Village in Uttar Pradesh, India

Mohammadi is a village in Tundla block of Firozabad district, Uttar Pradesh. As of 2011, it has a population of 4,507, in 680 households.

== Demographics ==
As of 2011, Mohammadi had a population of 4,507, in 680 households. This population was 52.7% male (2,375) and 47.3% female (2,132). The 0-6 age group numbered 718 (390 male and 328 female), making up 15.9% of the total population. 1,709 residents were members of Scheduled Castes, or 37.9% of the total.

The 1981 census recorded Mohammadi as having a population of 2,687 people (1,473 male and 1,214 female), in 444 households and 442 physical houses. It was then counted as part of Kotla block.

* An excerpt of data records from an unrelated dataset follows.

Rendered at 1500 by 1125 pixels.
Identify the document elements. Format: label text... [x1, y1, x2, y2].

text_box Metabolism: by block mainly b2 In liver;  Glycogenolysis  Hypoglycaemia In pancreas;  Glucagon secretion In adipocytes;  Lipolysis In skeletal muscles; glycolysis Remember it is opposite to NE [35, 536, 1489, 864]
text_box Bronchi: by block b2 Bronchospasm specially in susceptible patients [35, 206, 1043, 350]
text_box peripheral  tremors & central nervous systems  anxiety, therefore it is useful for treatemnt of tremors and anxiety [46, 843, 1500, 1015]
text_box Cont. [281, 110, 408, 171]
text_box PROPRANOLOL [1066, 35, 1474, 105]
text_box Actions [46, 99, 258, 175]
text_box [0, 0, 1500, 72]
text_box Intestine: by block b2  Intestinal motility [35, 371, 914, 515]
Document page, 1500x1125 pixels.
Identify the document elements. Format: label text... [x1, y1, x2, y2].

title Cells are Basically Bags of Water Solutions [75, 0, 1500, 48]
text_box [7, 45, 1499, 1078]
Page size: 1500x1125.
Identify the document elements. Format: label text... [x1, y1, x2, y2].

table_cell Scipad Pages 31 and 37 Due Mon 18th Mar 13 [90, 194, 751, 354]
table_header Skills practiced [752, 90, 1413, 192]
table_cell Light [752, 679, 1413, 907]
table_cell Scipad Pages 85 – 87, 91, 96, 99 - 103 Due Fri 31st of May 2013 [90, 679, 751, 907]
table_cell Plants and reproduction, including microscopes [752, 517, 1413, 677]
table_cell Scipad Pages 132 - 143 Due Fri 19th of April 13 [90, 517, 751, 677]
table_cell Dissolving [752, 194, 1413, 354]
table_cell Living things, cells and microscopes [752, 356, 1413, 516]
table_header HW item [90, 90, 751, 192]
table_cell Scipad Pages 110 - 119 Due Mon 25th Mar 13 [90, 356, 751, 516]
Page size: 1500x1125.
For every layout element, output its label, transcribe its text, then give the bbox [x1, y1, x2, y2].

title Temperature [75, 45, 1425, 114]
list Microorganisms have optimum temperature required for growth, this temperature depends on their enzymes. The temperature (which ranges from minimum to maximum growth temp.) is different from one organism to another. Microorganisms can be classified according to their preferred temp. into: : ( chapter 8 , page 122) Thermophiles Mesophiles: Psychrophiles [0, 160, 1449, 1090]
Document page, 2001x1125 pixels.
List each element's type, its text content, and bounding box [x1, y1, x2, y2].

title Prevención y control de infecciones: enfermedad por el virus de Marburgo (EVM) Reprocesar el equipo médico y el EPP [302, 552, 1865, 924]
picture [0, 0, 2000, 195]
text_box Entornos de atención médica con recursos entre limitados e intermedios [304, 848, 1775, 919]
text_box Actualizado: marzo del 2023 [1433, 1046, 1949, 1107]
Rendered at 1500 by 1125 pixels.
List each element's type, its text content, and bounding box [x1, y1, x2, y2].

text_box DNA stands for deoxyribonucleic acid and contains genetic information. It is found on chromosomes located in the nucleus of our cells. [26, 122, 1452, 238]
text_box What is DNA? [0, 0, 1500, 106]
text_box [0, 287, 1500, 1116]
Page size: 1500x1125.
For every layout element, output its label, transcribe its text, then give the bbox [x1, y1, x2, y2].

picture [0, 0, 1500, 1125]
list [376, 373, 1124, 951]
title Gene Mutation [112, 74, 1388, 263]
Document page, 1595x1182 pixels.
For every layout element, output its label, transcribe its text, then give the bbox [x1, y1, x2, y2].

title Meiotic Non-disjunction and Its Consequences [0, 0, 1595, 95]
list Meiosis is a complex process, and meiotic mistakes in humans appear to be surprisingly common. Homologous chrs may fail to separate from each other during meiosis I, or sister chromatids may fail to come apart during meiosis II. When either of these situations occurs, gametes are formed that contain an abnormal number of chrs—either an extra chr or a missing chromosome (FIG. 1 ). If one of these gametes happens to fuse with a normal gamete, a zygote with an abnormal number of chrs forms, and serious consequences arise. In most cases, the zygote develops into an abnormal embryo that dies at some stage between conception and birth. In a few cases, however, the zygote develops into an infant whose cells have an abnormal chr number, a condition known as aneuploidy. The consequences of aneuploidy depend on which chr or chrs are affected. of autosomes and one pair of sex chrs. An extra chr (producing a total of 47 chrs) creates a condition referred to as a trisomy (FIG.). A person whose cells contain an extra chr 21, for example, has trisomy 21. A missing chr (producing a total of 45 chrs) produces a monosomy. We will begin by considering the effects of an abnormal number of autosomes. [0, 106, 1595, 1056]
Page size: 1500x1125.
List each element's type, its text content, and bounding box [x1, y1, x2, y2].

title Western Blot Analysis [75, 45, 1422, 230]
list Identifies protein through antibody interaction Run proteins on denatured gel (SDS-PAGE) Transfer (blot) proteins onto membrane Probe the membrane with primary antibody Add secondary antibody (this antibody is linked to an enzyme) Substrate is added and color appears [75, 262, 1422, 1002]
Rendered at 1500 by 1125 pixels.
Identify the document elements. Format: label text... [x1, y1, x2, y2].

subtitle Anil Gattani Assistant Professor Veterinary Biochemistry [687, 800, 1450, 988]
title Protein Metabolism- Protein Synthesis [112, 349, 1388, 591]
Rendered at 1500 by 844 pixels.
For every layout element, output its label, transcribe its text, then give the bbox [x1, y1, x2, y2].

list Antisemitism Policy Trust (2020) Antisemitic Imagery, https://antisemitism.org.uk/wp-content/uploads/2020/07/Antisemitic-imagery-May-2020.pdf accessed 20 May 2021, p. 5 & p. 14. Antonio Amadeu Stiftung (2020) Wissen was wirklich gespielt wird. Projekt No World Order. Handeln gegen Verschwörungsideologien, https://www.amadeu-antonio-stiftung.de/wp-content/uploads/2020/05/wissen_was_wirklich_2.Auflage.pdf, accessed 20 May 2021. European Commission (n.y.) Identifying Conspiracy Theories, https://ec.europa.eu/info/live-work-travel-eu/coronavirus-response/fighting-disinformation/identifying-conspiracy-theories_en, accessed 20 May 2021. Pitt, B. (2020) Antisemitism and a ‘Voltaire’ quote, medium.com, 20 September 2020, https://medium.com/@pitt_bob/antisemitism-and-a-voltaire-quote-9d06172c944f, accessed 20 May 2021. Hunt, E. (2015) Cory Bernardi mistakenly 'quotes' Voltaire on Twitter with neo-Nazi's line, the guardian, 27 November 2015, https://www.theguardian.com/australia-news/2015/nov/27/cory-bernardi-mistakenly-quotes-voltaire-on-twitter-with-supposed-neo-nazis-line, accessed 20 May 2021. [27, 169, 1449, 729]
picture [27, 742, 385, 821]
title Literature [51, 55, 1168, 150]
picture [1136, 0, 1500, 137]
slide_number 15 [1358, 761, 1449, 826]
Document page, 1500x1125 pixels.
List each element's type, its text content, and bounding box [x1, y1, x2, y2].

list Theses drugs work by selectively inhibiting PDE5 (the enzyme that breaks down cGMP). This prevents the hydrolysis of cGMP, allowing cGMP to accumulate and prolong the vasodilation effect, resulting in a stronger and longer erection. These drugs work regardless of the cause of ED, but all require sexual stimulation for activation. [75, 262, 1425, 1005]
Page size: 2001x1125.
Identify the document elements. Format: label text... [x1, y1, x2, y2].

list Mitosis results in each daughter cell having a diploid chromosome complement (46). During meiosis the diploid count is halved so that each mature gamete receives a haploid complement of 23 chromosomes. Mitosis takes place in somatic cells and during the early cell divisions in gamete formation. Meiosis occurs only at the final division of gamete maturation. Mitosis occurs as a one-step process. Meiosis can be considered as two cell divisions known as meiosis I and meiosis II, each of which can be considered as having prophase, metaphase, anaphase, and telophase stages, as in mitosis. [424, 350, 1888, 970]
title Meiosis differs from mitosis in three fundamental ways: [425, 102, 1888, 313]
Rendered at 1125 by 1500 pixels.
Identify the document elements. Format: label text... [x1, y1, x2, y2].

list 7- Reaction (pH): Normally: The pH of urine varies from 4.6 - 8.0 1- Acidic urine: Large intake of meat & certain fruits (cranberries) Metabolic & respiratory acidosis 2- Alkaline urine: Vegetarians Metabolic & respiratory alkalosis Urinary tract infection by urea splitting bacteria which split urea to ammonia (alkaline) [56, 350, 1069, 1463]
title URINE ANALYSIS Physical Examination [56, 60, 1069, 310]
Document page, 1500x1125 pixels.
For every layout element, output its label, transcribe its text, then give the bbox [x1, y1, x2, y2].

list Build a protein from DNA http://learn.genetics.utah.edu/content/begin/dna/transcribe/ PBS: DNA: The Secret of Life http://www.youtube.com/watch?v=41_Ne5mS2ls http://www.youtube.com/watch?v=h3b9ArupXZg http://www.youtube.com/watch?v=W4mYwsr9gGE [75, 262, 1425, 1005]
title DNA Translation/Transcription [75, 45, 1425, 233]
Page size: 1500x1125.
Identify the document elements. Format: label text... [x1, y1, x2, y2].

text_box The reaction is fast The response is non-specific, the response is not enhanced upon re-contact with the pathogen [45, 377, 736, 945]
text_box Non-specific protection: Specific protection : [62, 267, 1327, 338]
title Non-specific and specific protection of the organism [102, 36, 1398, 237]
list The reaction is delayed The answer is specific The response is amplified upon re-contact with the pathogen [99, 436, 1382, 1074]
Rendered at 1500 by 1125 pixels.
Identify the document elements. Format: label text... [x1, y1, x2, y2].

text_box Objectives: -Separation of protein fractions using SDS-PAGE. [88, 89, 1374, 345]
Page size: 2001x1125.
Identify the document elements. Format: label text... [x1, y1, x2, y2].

The 1961 census recorded Mohammadi as comprising 6 hamlets, with a total population of 2,601 people (1,398 male and 1,203 female), in 444 households and 326 physical houses. The area of the village was given as 1,545 acres and it had a post office and medical practitioner at that point. It was then counted as part of Kotla block.

== Infrastructure ==
As of 2011, Mohammadi had 1 primary school; it did not have any healthcare facilities. Drinking water was provided by hand pump; there were no public toilets. The village did not have a post office or public library; there was at least some access to electricity for all purposes. Streets were made of both kachcha and pakka materials.